The vast sheets of ice that cover parts of the Southern Ocean around Antarctica are capricious beasts, prone to detachment and disintegration. But even as a warming ocean accelerates the process, no one knows precisely how it’s happening, or which areas may be at risk. NIU professors Ross Powell and Reed Scherer are hoping to find out, but in order to do so, they’ve got to get a closer look at the ice-water-seafloor interface to track how shifting currents, warmer temperatures, or chemical gradients may conspire to destabilize ice.

The researchers targeted the Ross Ice Shelf, a patch of ice roughly the size of France that covers much of the Ross Sea between Marie Byrd Land and Victoria Land. Access was always going to be the challenge: “Getting to areas under about 2,500 feet of floating ice shelf that is 600 miles ‘inland’ from the open ocean is a big and difficult task,” notes Powell. And although the water beneath the Ross Ice Shelf is connected to the Southern Ocean, it’s a unique and isolated environment, devoid of sunlight and subjected to an unknown vortex of nutrient-delivering currents. Biologists are also involved in the project, eager to see which life forms can handle one of the last unexplored marine environments on the planet.

So how to get a fully stocked analytical platform through the ice? Most methods for sub-ice access rely on a hot-water drill, melting away a transient downward pathway; instrumentation must fit through the 30” hole. To solve the problem, Powell went to Deep Ocean Exploration and Research (DOER) Marine, the oceanographic engineering company founded by Dr. Sylvia Earle in 1992. DOER Marine has decades of experience in turning scientists’ ambitious ideas into reality, and with an on-site machine shop at the company’s Alameda, CA headquarters, the team was able to quickly iterate on new designs. “A typical company that builds remotely operated vehicles (ROVs) produces a few standard models and it is up to buyers to modify it for their specific task,” notes DOER President and CEO Liz Taylor. “DOER is perhaps the only subsea company that will undertake a ground-up, tailored build like this.”

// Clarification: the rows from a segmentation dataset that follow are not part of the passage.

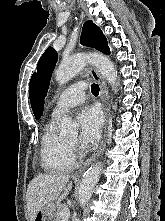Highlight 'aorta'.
Returning <instances> with one entry per match:
<instances>
[{
	"label": "aorta",
	"instance_id": "1",
	"mask_svg": "<svg viewBox=\"0 0 165 221\" xmlns=\"http://www.w3.org/2000/svg\"><path fill=\"white\" fill-rule=\"evenodd\" d=\"M87 63L96 66L101 75L111 84L112 88L117 91L118 73L114 64L106 56L101 54L76 55L68 60L61 62L55 71V79L58 84L63 85L78 74ZM62 134H70L76 132V123L67 116L60 121L59 126ZM102 165L100 163L90 167L83 175L78 192V201L83 207L90 200L93 188L97 184Z\"/></svg>",
	"mask_w": 165,
	"mask_h": 221
}]
</instances>
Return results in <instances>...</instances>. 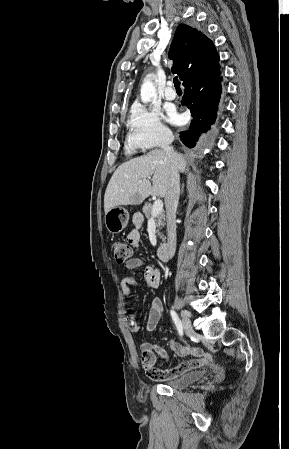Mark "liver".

What they came up with is a Transformers-worthy engineering marvel – a fully outfitted vehicle that can pack into a pencil-shaped configuration just two feet across for the journey through the borehole. In the water, joints bend outward along the tube’s sides, allowing the instrumental payload to observe the mysterious Antarctic waters and collect samples. “It’s certainly a one-off, unique ROV designed specifically to get into areas of the ocean no one has investigated – let alone seen – before,” says Powell, “so the investigation is special, like Cameron going to the Marianas Trench or others to extra-terrestrial bodies.”

The SIR in its slimmed-down configuration, ideal for ice-shelf transits. (Image credit: Ross Powell, NIU)

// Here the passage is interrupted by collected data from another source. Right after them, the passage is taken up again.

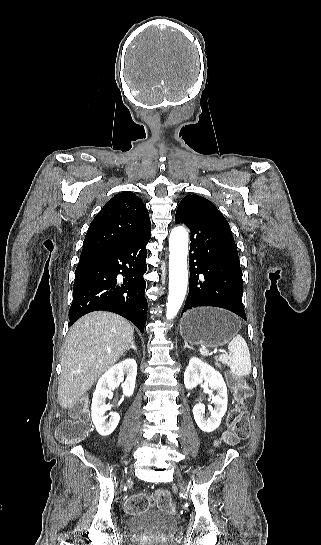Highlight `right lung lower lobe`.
I'll use <instances>...</instances> for the list:
<instances>
[{
  "label": "right lung lower lobe",
  "mask_w": 321,
  "mask_h": 545,
  "mask_svg": "<svg viewBox=\"0 0 321 545\" xmlns=\"http://www.w3.org/2000/svg\"><path fill=\"white\" fill-rule=\"evenodd\" d=\"M149 240L150 232L119 248L80 257L69 326L89 312L105 310L127 318L144 333L147 300L143 275ZM118 274L124 276L123 282L117 280Z\"/></svg>",
  "instance_id": "obj_1"
}]
</instances>
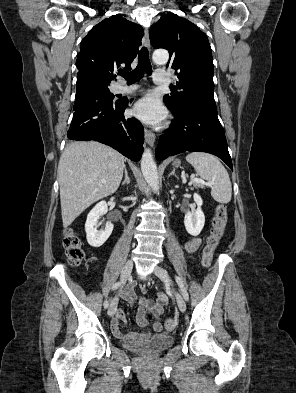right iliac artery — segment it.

With an engineering solution on the drawing board, the team began the uphill slog for financial support, a quest that has proven difficult in no small part because funding agencies doubted the idea was workable. But after years of perseverance, the underwater craft – now called the Sub-Ice Rover, or SIR – was built. It recently underwent its first full-scale, in-water test in Lake Tahoe.

Testing large sea-going machinery is no trivial task – a simple bump against the hull of a boat has been known to sideline multi-million dollar gliders. So getting the SIR into the water and switching between configurations led Scherer to conclude that “all in all, it was a very successful test; the rover was faster and more powerful and more maneuverable than we had imagined.” But not everything worked according to plan: SIR only reached a depth of about 60 feet (the original plan was 1,000), and hydraulic thruster components need to be reconfigured. “But that’s why you do the testing,” Scherer sagely explains, and DOER will be running further tests in advance of future submergence tests.

Currently, SIR is scheduled for Antarctic deployment during the 2014-2015 field season, and the NIU science team is eager to see the environment they’ve worked for years to access. “These are parts of the ocean we have never seen or measured,” Powell says, “but as the climate changes and warms, they are likely to be important to our future.”